Bien que ce ne soit pas ma plus grande spécialité, je me tape un paquet de sites web pour lesquelles je dois non seulement créer le design, mais également développer la partie administrative et faire marcher le bouzin du mieux possible. Forcement, au bout d’un moment, c’est posé la question de la compatibilité avec les précédentes versions d’Internet Explorer, notamment cette cochonnerie d’ie6 qui a la peau dure.

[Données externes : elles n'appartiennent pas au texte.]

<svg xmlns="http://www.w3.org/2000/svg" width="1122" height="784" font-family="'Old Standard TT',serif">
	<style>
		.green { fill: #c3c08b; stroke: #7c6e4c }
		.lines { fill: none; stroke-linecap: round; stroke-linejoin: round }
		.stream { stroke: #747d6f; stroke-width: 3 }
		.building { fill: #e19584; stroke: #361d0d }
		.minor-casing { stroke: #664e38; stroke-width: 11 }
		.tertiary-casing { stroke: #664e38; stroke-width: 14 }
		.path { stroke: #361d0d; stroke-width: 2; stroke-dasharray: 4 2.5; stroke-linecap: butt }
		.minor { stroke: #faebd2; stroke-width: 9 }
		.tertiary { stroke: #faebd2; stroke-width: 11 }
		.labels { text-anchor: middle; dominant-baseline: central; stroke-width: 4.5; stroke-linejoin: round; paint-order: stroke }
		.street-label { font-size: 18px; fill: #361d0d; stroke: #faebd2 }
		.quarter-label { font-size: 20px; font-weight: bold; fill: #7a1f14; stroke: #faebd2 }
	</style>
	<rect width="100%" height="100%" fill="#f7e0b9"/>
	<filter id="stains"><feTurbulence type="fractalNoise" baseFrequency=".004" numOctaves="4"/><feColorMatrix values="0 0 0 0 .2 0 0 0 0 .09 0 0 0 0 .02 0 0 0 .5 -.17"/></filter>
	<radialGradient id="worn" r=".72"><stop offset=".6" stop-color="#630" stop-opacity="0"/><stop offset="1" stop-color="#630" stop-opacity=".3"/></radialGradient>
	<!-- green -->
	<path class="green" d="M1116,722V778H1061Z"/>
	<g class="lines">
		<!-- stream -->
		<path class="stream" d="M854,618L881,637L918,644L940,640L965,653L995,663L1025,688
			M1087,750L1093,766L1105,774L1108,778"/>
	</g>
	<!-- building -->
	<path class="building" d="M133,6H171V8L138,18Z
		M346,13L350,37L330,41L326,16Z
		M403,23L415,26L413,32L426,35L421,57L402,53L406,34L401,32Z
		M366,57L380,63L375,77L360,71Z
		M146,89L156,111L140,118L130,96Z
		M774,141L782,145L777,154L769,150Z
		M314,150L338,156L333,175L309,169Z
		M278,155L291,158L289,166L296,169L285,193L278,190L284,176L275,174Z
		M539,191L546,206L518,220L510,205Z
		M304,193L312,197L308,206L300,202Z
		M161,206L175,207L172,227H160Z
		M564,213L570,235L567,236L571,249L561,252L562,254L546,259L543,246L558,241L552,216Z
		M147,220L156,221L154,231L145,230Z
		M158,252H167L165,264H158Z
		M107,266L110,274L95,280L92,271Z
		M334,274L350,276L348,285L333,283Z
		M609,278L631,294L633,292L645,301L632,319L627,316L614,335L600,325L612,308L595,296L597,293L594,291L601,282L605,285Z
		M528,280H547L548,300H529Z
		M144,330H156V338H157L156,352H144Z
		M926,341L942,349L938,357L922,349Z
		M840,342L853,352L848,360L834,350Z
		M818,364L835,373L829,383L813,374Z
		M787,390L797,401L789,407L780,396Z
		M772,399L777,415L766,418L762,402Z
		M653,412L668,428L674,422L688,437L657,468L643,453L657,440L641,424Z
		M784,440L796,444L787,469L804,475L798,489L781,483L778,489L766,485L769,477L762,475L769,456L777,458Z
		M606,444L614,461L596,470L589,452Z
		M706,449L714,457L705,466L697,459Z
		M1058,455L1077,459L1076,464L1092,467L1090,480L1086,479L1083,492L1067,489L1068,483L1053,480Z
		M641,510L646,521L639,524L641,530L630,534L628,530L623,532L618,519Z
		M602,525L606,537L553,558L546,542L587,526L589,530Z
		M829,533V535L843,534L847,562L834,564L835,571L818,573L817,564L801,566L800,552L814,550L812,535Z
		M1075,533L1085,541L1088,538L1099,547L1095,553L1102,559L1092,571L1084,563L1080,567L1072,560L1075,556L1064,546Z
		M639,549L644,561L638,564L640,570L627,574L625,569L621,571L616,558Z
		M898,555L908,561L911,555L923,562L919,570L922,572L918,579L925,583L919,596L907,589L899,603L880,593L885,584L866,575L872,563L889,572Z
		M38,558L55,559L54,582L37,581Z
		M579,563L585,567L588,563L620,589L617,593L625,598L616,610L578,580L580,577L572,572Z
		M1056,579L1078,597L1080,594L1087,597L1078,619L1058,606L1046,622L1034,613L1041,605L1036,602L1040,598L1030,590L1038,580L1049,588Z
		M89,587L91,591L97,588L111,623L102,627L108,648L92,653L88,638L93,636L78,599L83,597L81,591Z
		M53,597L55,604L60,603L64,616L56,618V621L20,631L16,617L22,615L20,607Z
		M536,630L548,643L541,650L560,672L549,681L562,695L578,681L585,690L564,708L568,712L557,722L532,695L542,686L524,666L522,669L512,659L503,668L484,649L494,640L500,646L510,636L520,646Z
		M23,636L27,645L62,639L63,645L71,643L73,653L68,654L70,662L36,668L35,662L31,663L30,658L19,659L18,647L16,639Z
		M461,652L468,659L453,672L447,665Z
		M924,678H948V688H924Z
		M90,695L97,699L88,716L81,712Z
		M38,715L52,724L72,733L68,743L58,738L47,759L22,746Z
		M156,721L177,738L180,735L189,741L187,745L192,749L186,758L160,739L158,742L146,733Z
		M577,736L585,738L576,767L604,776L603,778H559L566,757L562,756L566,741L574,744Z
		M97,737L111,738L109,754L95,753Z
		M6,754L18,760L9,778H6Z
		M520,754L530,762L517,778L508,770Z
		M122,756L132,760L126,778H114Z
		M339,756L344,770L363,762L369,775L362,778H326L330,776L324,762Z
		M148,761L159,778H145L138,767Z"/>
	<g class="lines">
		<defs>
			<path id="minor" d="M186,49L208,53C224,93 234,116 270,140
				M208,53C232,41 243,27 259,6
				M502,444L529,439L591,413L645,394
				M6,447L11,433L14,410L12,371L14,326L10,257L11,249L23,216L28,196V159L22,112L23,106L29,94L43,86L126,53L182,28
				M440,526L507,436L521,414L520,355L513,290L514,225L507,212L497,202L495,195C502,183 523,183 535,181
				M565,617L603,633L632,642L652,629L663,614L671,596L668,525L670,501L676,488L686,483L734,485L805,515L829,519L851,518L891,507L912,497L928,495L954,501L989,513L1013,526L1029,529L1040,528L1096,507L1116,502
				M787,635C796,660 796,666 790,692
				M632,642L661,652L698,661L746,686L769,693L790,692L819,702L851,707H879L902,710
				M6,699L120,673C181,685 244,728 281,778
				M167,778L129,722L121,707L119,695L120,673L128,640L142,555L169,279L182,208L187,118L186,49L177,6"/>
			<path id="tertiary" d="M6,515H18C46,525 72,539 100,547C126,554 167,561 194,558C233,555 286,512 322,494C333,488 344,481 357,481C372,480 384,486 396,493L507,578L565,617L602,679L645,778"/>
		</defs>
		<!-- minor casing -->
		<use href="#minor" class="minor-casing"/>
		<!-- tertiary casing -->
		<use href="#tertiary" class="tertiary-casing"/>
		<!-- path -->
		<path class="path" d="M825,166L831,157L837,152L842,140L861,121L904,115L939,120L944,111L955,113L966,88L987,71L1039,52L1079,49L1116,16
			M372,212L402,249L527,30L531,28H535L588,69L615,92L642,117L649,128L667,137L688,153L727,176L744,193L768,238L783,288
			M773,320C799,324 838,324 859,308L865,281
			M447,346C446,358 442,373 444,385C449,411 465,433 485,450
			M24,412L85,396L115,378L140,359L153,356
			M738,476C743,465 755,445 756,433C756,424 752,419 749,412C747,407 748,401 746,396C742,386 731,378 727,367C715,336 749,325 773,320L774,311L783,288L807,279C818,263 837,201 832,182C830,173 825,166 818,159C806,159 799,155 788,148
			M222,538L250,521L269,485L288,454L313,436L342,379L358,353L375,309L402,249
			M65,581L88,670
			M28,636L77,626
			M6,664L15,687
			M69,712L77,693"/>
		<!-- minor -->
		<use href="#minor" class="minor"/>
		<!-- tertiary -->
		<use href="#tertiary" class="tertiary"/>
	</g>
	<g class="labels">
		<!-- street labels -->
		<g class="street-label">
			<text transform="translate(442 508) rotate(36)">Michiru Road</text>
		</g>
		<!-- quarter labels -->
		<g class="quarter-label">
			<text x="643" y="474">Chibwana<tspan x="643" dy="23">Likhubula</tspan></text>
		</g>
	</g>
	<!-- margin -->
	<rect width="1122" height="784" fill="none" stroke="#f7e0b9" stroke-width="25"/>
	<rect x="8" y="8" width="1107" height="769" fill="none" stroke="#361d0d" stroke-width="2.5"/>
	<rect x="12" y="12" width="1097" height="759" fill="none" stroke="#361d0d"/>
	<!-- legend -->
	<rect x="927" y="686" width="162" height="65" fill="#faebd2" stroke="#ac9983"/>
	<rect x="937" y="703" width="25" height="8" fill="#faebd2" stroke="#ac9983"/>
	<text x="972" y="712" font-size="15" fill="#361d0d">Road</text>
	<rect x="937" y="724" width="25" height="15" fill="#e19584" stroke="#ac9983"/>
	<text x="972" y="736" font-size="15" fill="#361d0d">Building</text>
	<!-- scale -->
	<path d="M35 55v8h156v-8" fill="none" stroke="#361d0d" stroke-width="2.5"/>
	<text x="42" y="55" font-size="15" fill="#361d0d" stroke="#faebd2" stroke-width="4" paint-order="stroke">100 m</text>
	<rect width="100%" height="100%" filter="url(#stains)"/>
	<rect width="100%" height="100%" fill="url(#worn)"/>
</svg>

Problèmes avec les feuilles de style, parfois avec javascript… un nombre incalculable d’heure à essayer de proposer un site relativement correct tout en restant compatible en terme d’affichage avec la plupart des navigateurs, le tout sans avoir la possibilité de tester sur l’ensemble des navigateurs Microsoft… de quoi s’arracher les cheveux.
Et puis j’ai trouvé IETester, qui est en fait un browser proposant plusieurs onglets avec les fonctionnalités propres aux différentes versions d’Internet Explorer :

Et là, c’est le drame, ZDT pas compatible ie6, OMFG §
Un véritable soulagement.
Mais même si on a enfin la possibilité d’effectuer un test poussé sur la quasi totalité des navigateurs web, reste qu’il faut encore produire un code suffisament généraliste pour être compatible chez tout le monde (ou produire plusieurs feuilles de style pour plusieurs navigateurs… un cauchemar…). La question suivante se pose donc fatalement (et elle est réccurente) :
Doit-on se foutre totalement de l’affichage d’un site chez certains visiteurs naviguant sous ie6, au risque de passer pour une buse et perdre des lecteurs ? HEIN ? DOIT-ON ??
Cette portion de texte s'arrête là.